The power of the variance test depends on the relative deviation \(R\) in a nonlinear way: detecting small variations (for example \(R = 1.2\)) requires very large samples, while large variations (\(R = 2\) or more) are detected with few observations. Run a sensitivity analysis varying \(R\) by ±0.1 or ±0.2 to assess the robustness of the sample size to uncertainty about the true magnitude of the effect.

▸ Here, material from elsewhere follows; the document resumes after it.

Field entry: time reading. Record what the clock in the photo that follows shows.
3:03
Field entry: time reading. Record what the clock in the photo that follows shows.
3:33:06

A critical assumption is normality of the data: the chi-square statistic for the variance is notably more sensitive to deviations from normality than the \(t\) statistic for the mean. If the data are skewed or heavy-tailed, the nominal \(\alpha\) level may not hold. Before using this result, check normality with the sample size calculator for Shapiro-Wilk or draw a Q-Q plot. Once the data are collected, run the test with the hypothesis test calculator for variances.

References

  • Zar, J. H. (2010). Biostatistical Analysis (5th ed.). Pearson.
  • Montgomery, D. C. (2019). Introduction to Statistical Quality Control (8th ed.). Wiley.